Dumankaya İnşaat Yönetim Kurulu Başkanı Uğur Dumankaya, Cumhuriyet tarihimizin en büyük doğal afetlerinden biri olan Marmara Depremi’nin 14 yıldönümü nedeniyle yaptığı açıklamada, depremin bir Türkiye gerçeği olduğunun altını çizdi ve depremin yıkıcı etkilerinden kurtulmanın önceliğinin güvenli binalar inşa etmekten geçtiğini belirtti. Kentsel Dönüşüm çalışmalarının önemine dikkat çekti.
Dumankaya sözlerine şöyle devam etti. “Depremde hayatını kaybeden binlerce vatandaşımızı anıyor, ailelerinin ve yakınlarının tazelenen acılarını paylaşıyorum. Umudum ve dileğim, bu ve benzeri acıların bir daha yaşanmaması. Ülkemiz coğrafi konum olarak şiddetli depremler üretme potansiyeline sahip fay hatları üzerinde bulunuyor.
Başta İstanbul olmak üzere tüm şehirlerimiz dünyanın deprem riski en yüksek kentleri arasında yer almaktadır. Bu sebeple depremlerden en az hasarla çıkabilmek için toplumun her kesimine büyük sorumluluklar düşüyor. İstanbul'daki binaların yüzde 50’si 30 yaşını aşmış. Nitelikli konut çok az. Var olan konutların 4/3’ü ise niteliksiz ve depreme dayanıklı değil. Bu tablo bize adeta bir saatli bombanın üzerinde yaşadığımızı gösteriyor. Kötü yapı stoğunun değişiminde süreç bundan sonra hızla ilerlemelidir.

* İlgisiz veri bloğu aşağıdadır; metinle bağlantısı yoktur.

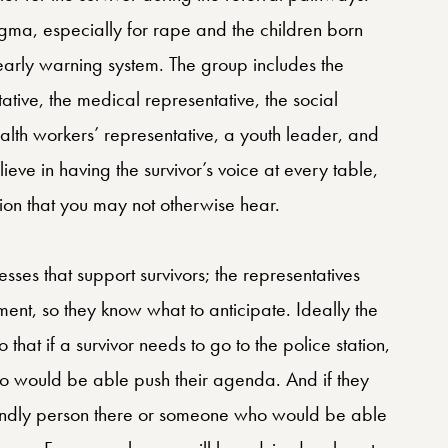
gma, especially for rape and the children born
early warning system. The group includes the
tative, the medical representative, the social
alth workers’ representative, a youth leader, and
lieve in having the survivor’s voice at every table,
ion that you may not otherwise hear.
sses that support survivors; the representatives
ment, so they know what to anticipate. Ideally the
that if a survivor needs to go to the police station,
ho would be able push their agenda. And if they
riendly person there or someone who would be able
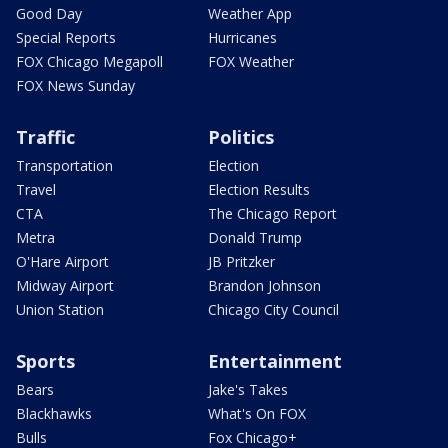
Good Day
Weather App
Special Reports
Hurricanes
FOX Chicago Megapoll
FOX Weather
FOX News Sunday
Traffic
Politics
Transportation
Election
Travel
Election Results
CTA
The Chicago Report
Metra
Donald Trump
O'Hare Airport
JB Pritzker
Midway Airport
Brandon Johnson
Union Station
Chicago City Council
Sports
Entertainment
Bears
Jake's Takes
Blackhawks
What's On FOX
Bulls
Fox Chicago+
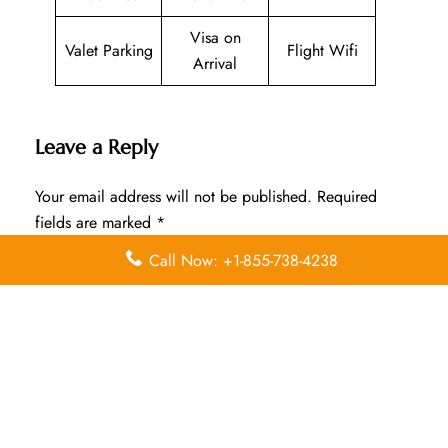
Visa on
Valet Parking
Flight Wifi
Arrival
Leave a Reply
Your email address will not be published.
Required
fields are marked
*
Call Now: +1-855-738-4238
Comment
*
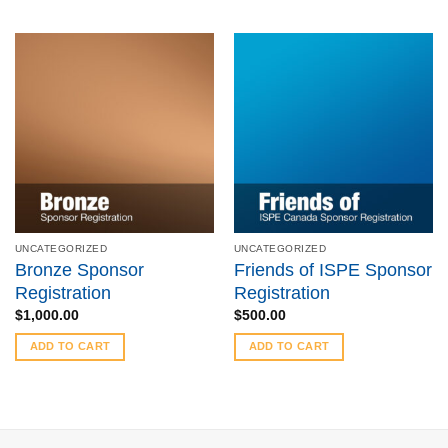
UNCATEGORIZED
UNCATEGORIZED
Bronze Sponsor
Friends of ISPE Sponsor
Registration
Registration
$
1,000.00
$
500.00
ADD TO CART
ADD TO CART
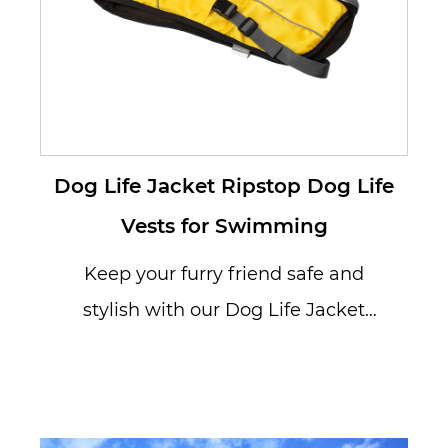
Dog Life Jacket Ripstop Dog Life
Vests for Swimming
Keep your furry friend safe and
stylish with our Dog Life Jacket
Ripstop Dog Life Vests for
Swimming...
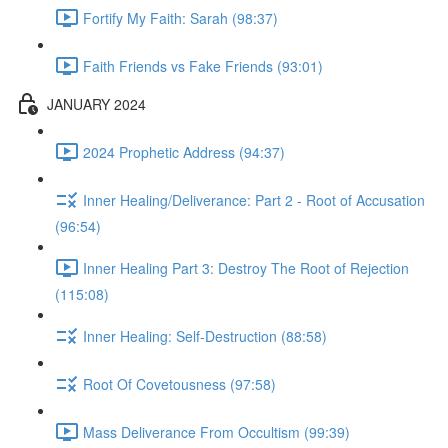
Fortify My Faith: Sarah (98:37)
Faith Friends vs Fake Friends (93:01)
JANUARY 2024
2024 Prophetic Address (94:37)
Inner Healing/Deliverance: Part 2 - Root of Accusation
(96:54)
Inner Healing Part 3: Destroy The Root of Rejection
(115:08)
Inner Healing: Self-Destruction (88:58)
Root Of Covetousness (97:58)
Mass Deliverance From Occultism (99:39)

Söz konusu olan seçilmiş ilçelerde başlayan çalışmalar bir sistem içinde hızlıca diğer ilçeler için de uygulanmalıdır. Kentsel dönüşüm konusunda İstanbul ve Türkiye’de bir seferberlik ilan edilmelidir. Tüm ilgili kurum ve kuruluşlar bu dönüşüme destek vermelidir. Ancak bu şekilde hızlıca ilerleme kaydedebiliriz. Biz de, bize görev verildiği sürece bu dönüşüm içinde yer almayı ister ve bu kentsel dönüşümde bir payımızın olmasını arzu ederiz. Kentsel dönüşüm yasası ile birlikte yapılacak çalışmalar ve projeler ile birlikte İstanbul dünya başkentleri arasında hak ettiği değeri kazanacaktır.”